Luke 2 tells us the shepherds were minding their business when an angel of the Lord appeared, shining the Lord’s glory all around them. The shepherds were terrified! Why? Well, let’s break it down: dark night, bright light where one should not be, an off-subject announcement (who know what they shepherds were discussing, or if they were asleep)—fear seems to be the default response—but don’t stop there. Look and ponder.The Angel of the Lord appeared to the shepherds, then a multitude of angels. Look at the heritage of these shepherds: Angels guarded the Tree of Life (Genesis 3:24); Abraham encountered angels (Genesis 18; 22:11-12); Joshua saw the commander of the Lord’s army armed with a sword (Joshua 5:13-14); the centerpiece of God’s presence in the midst of Israel was the Ark of the Covenant (Exodus 25:18-20).

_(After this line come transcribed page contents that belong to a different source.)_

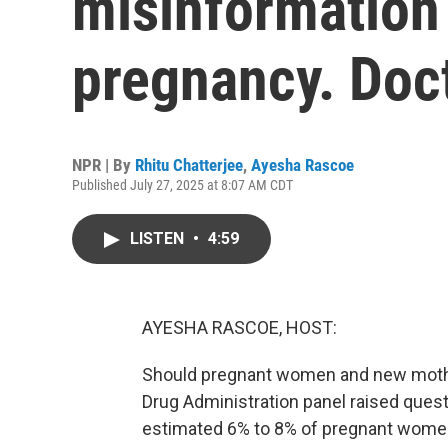
misinformation
pregnancy. Doc
NPR | By
Rhitu Chatterjee
,
Ayesha Rascoe
Published July 27, 2025 at 8:07 AM CDT
LISTEN
•
4:59
AYESHA RASCOE, HOST:
Should pregnant women and new mothe
Drug Administration panel raised quest
estimated 6% to 8% of pregnant wome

There are over hundreds of references to angels in Israel’s past, and this birth announcement to the shepherds (“you will find a baby wrapped in cloths and lying in a manger”) is not the first birth announcement they’ve been able to deliver: they announced the birth of Isaac and Ishmael (Genesis 15-16. Note: 16:11) and Samson (Judges 13:3-5). This means that the shepherds knew this particular announcement was uber-significant; after all, they did not announce the birth of just anyone!Here’s where it gets really interesting: the angels merely announced the birth, so where did the idea come from to leave the sheep and go find the baby? Did the angel tell them, “Go find the baby”? Actually, the idea came from the shepherds, “the shepherds began saying to one another, ‘Let us go straight to Bethlehem then, and see this thing that has happened which the Lord made known to us.’” (Luke 2:15) And why not, as this birth-announcement pattern historically produced very notable individuals! And they had good reason to rejoice, having gone (Lk 2:20).
Now, as we continue in the Christmas season, think about the people in your context: they are overwhelmed (I believe I can safely say) with the sights and sounds of the celebration of Jesus’ birth; but, who is going to suggest they leave what they are doing for a time and actually go search out the Savior?